Judge gets 13th briefing on RI pension suit talks; returning Fri.

The judge overseeing a union lawsuit challenging Rhode Island’s 2011 pension overhaul got another progress report on Monday about the progress of their court-ordered mediation talks – but it’s not the only update she’s set to receive from them this week.

Attorneys on both sides of the suit met this morning with R.I. Superior Court Judge Sarah Taft-Carter, court spokesman Craig Berke said. Taft-Carter ordered the state and the unions into a formal, closed-door mediation process overseen by the Federal Mediation and Conciliation Service in December 2012.

Berke said Taft-Carter scheduled another status conference for Friday at 9 a.m. in Kent County Superior Court – the first time since the talks began that she asked to receive two updates in one week. The scheduling move will likely add more fuel to speculation that the two sides are getting closer to a deal.

Monday’s status conference was the 13th one the two sides have held since last winter. The previous ones were on Dec. 9, Nov. 21, Nov. 12, Oct. 28, Sept. 30, Sept. 5, Aug. 6, May 17, April 22, March 25, Feb. 28 and Feb. 1. Monday’s meeting was originally scheduled for Friday but was delayed by the nor’easter.

• Related: RI lawmakers worried about secret talks to rewrite pension law (Oct. 15)

7 thoughts on “Judge gets 13th briefing on RI pension suit talks; returning Fri.

  1. Interesting to see Fox and Paiva-Weed coming out strongly against mediation.
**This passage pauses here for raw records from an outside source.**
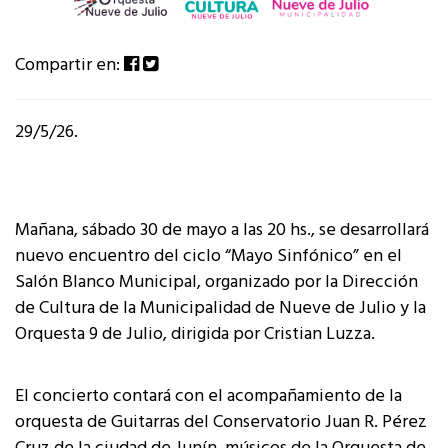
Compartir en:
29/5/26.
Mañana, sábado 30 de mayo a las 20 hs., se desarrollará
nuevo encuentro del ciclo “Mayo Sinfónico” en el
Salón Blanco Municipal, organizado por la Dirección
de Cultura de la Municipalidad de Nueve de Julio y la
Orquesta 9 de Julio, dirigida por Cristian Luzza.
El concierto contará con el acompañamiento de la
orquesta de Guitarras del Conservatorio Juan R. Pérez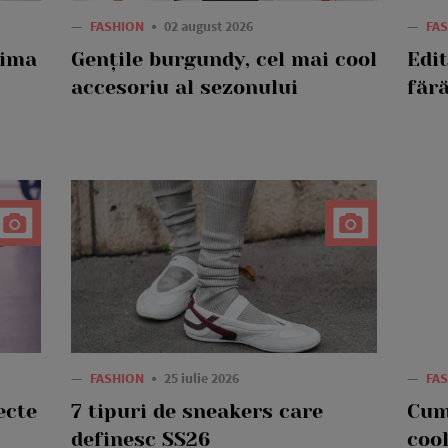
—
FASHION
02 august 2026
—
FA
rima
Gențile burgundy, cel mai cool
Edi
accesoriu al sezonului
fără
—
FASHION
25 iulie 2026
—
FA
ecte
7 tipuri de sneakers care
Cum
definesc SS26
cool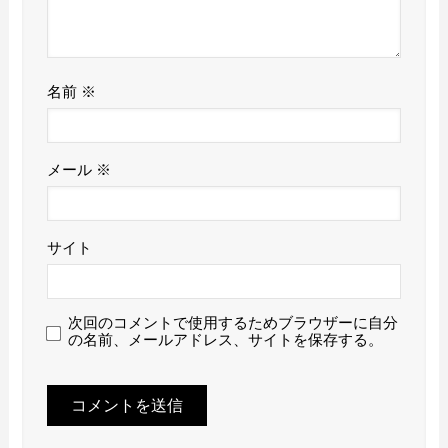
名前
※
メール
※
サイト
次回のコメントで使用するためブラウザーに自分
の名前、メールアドレス、サイトを保存する。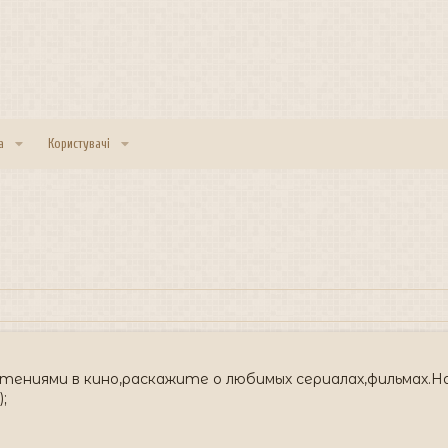
а
Користувачі
ениями в кино,раскажите о любимых сериалах,фильмах.Нач
;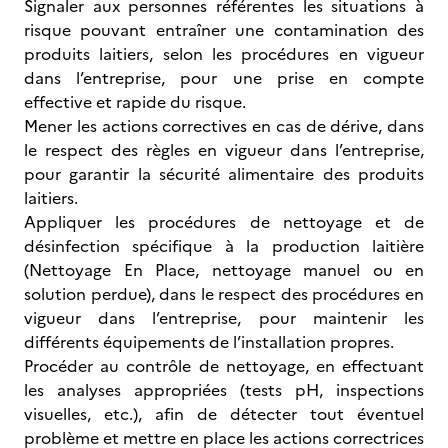
Signaler aux personnes référentes les situations à
risque pouvant entraîner une contamination des
produits laitiers, selon les procédures en vigueur
dans l’entreprise, pour une prise en compte
effective et rapide du risque.
Mener les actions correctives en cas de dérive, dans
le respect des règles en vigueur dans l’entreprise,
pour garantir la sécurité alimentaire des produits
laitiers.
Appliquer les procédures de nettoyage et de
désinfection spécifique à la production laitière
(Nettoyage En Place, nettoyage manuel ou en
solution perdue), dans le respect des procédures en
vigueur dans l’entreprise, pour maintenir les
différents équipements de l’installation propres.
Procéder au contrôle de nettoyage, en effectuant
les analyses appropriées (tests pH, inspections
visuelles, etc.), afin de détecter tout éventuel
problème et mettre en place les actions correctrices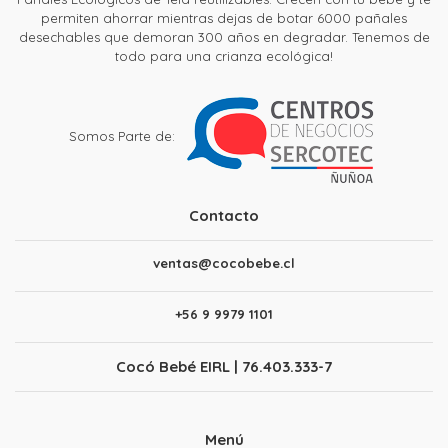
permiten ahorrar mientras dejas de botar 6000 pañales
desechables que demoran 300 años en degradar. Tenemos de
todo para una crianza ecológica!
Somos Parte de:
Contacto
ventas@cocobebe.cl
+56 9 9979 1101
Cocó Bebé EIRL | 76.403.333-7
Menú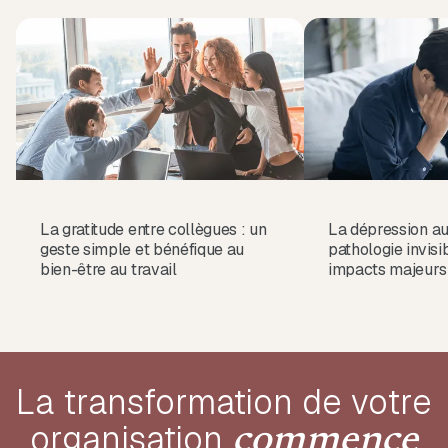
La gratitude entre collègues : un
La dépression au 
geste simple et bénéfique au
pathologie invisi
bien-être au travail
impacts majeurs
La transformation de votre
organisation
commence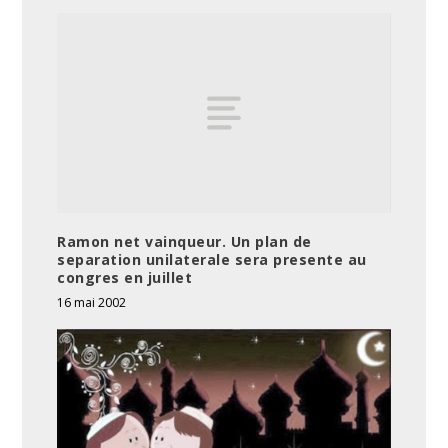
Ramon net vainqueur. Un plan de
separation unilaterale sera presente au
congres en juillet
16 mai 2002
Judge Taf-Carter has failed Rhode Island. I have been saying all along that this needs to be adjudicated. Then the loser can appeal and pension reform can get before the Supreme Court where it belongs. Whatever the outcome, we will be better off.
    How can you expect a negotiated settlement to hold when the general assembly isn’t involved. If GA leadership was in the room it may have made a difference. I believe the people of RI deserve settled law.

  2. In 2012, I received $652 a month from my pension. In 2013, I received $632 a month from my pension. This year, I will receive $618 a month from my pension. I worked for promised benefits that are no longer there. As the health care expenses keep going up yearly and will probably continue to go up, where does that leave me? If I was not married and did not also have my husband’s social security, where would that leave me? Where does it leave one income households?

    • Where does it leave one income households? Out in the cold. Promised benefits are what retirees based their retirement on…its called retirement planning…so much for that…it crumbled with the pension reform that should have never been able to affect contractual benefits especially for those who were already retired. but when it is all said and done no good will come of with these court-ordered mediation talks, our contractual rights should never have been violated and they were. It’s politics as usual especially when the unions and the state get in bed together and that’s why the judge ordered it. She knows how the system works in RI and it takes the heat off her to make a correct decision. A dog never bites the hand that feeds it. Judges were exempt from a lot of the pension reform.

  3. With all due respect Theresa how old are you 50? That’s the problem we know the amount is not much but many are retiring at 50 or 55.You should more angry that the judges and state police contribute nothing to their pension.

    • Stephen, so you have no idea how old she is, but you’ve decided she’s 50. But you have no clue. You’ve also decided ‘many’ retire at 50 or 55. Really? How ‘many’?? Or did you just make that up too. If you’ve got facts, let’s hear them. If not, dummy up….

  4. Actually, Theresa retired 7 years ago at the age of 63. Her modest pension speaks for itself. People like Stephen like to make
    generalizations to buttress their preconceived notions. Worse than the uninformed like Stepen, are the deliberately misleading
    individuals like the General Treasurer who exploited the general public and the general assembly knuckleheads that the sky was
    falling when long term more modest adjustments to the system could probably have accomplished the desired result of a sustainable retirement system. But that would not have served the right wing political agenda being pursued across the country by
    the billionaire supporters of Ms. Raimondo.

    • I retired in my 60s and now need a part time job because of pension reform. So much for retirement planning when they decide to change it on you AFTER you retire. Agree with you 100%.